Quattro dei maggiori produttori mondiali di imballaggi in plastica, Coca-Cola, PepsiCo, Unilever e Nestlé sono responsabili della creazione di 4,6 milioni di tonnellate di emissioni di CO2 all'anno bruciando rifiuti di plastica nei paesi in via di sviluppo. Secondo un rapporto pubblicato dall'agenzia internazionale di sviluppo e soccorso Tearfund, queste quattro società vendono miliardi di prodotti in imballaggi monouso nei paesi in via di sviluppo, nonostante sappiano che i rifiuti non sono gestiti correttamente in questi contesti e quindi l'imballaggio diventa inquinamento. < br> Attraverso i sei paesi di Cina, India, Brasile, Messico, Nigeria e Filippine, queste quattro società creano abbastanza inquinamento da plastica da coprire 83 campi da calcio ogni giorno. Nel 2019, le quattro società hanno pubblicato la loro impronta plastica globale, ma non hanno pubblicato questo su base nazionale, pertanto Tearfund ha tentato di farlo.
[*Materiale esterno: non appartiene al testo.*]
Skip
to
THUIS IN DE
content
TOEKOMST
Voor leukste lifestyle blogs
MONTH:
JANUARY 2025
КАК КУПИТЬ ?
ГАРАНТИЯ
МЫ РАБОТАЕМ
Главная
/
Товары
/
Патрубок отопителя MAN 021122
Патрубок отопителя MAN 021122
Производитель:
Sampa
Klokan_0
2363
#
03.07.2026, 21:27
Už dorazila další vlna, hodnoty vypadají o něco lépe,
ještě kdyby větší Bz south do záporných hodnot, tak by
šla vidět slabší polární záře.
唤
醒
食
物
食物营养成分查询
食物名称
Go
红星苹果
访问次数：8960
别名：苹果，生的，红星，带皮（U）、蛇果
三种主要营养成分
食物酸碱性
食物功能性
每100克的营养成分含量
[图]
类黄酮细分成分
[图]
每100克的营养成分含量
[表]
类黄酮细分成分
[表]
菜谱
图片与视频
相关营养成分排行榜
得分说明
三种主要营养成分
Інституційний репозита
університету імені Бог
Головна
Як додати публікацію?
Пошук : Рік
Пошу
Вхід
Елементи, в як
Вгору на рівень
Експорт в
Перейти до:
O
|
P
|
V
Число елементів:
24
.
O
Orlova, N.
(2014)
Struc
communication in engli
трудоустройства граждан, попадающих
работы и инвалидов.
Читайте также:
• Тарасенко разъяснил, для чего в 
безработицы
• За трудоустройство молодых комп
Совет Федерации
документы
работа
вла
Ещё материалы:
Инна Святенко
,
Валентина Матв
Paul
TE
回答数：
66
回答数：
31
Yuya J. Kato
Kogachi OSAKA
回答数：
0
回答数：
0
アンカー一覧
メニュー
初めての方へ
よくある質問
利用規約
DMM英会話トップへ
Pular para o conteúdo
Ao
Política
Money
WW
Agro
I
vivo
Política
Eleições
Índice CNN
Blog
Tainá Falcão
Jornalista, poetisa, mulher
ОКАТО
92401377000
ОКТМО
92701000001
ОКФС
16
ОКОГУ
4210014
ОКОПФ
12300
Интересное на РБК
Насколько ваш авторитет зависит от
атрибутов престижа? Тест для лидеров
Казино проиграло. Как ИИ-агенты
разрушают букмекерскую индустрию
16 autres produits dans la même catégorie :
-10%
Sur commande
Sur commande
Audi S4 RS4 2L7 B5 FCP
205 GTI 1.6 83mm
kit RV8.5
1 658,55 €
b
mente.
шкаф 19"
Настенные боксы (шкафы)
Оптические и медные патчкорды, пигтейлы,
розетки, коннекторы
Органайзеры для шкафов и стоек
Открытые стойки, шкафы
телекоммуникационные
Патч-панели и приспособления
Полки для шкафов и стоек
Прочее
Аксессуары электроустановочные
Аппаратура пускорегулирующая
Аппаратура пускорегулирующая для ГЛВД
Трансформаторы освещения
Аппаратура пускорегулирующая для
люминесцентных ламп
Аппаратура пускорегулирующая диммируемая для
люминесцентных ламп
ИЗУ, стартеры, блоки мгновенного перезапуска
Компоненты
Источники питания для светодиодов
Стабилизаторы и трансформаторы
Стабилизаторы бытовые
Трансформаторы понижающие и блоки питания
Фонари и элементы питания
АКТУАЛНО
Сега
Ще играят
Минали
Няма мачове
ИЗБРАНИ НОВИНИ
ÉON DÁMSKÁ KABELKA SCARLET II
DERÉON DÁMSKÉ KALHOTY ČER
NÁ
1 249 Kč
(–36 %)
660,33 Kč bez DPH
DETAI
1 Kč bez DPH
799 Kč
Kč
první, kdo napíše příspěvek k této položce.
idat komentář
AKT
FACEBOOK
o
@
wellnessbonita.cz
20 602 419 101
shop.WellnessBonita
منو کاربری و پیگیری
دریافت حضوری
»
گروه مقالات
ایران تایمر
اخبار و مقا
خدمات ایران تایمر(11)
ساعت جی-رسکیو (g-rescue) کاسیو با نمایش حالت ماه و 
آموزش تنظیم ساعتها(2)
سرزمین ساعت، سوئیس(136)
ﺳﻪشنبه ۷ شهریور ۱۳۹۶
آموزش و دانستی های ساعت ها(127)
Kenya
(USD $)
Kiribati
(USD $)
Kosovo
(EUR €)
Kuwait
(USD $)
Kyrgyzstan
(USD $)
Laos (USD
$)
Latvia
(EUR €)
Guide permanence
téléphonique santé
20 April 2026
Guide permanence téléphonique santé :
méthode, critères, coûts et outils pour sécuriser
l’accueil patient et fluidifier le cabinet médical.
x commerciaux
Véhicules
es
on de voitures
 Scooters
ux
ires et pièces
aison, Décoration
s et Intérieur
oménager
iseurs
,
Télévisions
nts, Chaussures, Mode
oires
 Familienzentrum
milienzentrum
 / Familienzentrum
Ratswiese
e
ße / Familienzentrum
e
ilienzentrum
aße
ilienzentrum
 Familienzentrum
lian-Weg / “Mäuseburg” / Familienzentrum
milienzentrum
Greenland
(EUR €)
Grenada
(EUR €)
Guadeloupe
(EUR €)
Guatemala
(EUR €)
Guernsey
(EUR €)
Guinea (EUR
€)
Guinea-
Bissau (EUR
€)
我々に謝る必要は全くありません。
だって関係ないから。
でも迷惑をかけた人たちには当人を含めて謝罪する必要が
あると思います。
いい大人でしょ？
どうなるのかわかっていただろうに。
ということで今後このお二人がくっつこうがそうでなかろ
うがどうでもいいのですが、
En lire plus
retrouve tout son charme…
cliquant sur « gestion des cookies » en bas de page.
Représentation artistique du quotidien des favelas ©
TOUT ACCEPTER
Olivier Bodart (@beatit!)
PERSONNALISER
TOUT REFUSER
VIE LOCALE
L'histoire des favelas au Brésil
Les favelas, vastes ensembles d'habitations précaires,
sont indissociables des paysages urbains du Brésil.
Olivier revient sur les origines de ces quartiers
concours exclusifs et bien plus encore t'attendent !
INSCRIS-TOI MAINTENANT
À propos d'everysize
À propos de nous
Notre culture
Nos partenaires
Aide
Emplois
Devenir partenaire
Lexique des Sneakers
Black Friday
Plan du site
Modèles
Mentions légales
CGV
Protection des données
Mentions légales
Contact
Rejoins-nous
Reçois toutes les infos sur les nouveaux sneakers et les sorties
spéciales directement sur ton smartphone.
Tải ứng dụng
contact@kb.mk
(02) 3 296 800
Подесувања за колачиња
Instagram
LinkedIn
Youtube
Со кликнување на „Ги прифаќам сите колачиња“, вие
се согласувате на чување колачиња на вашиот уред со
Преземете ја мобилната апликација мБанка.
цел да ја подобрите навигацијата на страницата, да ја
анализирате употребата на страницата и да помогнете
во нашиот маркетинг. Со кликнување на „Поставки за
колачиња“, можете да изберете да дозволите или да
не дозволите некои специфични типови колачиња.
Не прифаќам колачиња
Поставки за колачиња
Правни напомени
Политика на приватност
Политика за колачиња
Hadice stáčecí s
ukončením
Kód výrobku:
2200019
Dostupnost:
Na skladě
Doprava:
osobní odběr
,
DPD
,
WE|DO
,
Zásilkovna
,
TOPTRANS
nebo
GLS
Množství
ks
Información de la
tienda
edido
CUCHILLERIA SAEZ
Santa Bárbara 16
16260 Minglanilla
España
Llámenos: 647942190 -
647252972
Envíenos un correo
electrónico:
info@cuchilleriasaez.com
Gli autori hanno calcolato una stima degli imballaggi in plastica utilizzati e venduti in ciascun paese, quindi hanno stimato le emissioni calcolando la percentuale di rifiuti mal gestiti di ciascuna azienda che viene apertamente bruciata.
Si è scoperto che la Coca-Cola produce circa 200.000 tonnellate di inquinamento da plastica nelle sei nazioni. PepsiCo produceva 137.000 tonnellate all'anno, Nestlé produceva 95.000 tonnellate e Unilever 70.000 tonnellate. La combustione della sola plastica della Coca-Cola produce emissioni equivalenti a 2.
5 milioni di tonnellate di anidride carbonica. Ciò equivale a tre quarti delle loro emissioni globali di trasporto e distribuzione. Allo stato attuale, le quattro società fanno poca o nessuna menzione delle emissioni dallo smaltimento dei loro prodotti nei loro impegni sul cambiamento climatico.
Gli autori del rapporto affermano che se queste aziende vogliono davvero onorare le loro affermazioni di preoccupazione per la salute globale e il cambiamento climatico, quindi piuttosto che concentrarsi sul riciclaggio, le aziende devono ridurre drasticamente la percentuale di imballaggi monouso, e invece cambiare invece di imballaggi riutilizzabili e riutilizzabili. Tearfund ha invitato le quattro aziende a comunicare il numero di unità di prodotti in plastica monouso che usano e vendono entro la fine dell'anno, prima di ridurre tale importo del 50% entro il 2025. Credito fotografico - Pixabay p I cambiamenti climatici potrebbero aumentare il rischio di infarti Un nuovo ufficio nazionale per la rimozione delle emissioni di carbonio è fondamentale, afferma il nuovo rapporto p.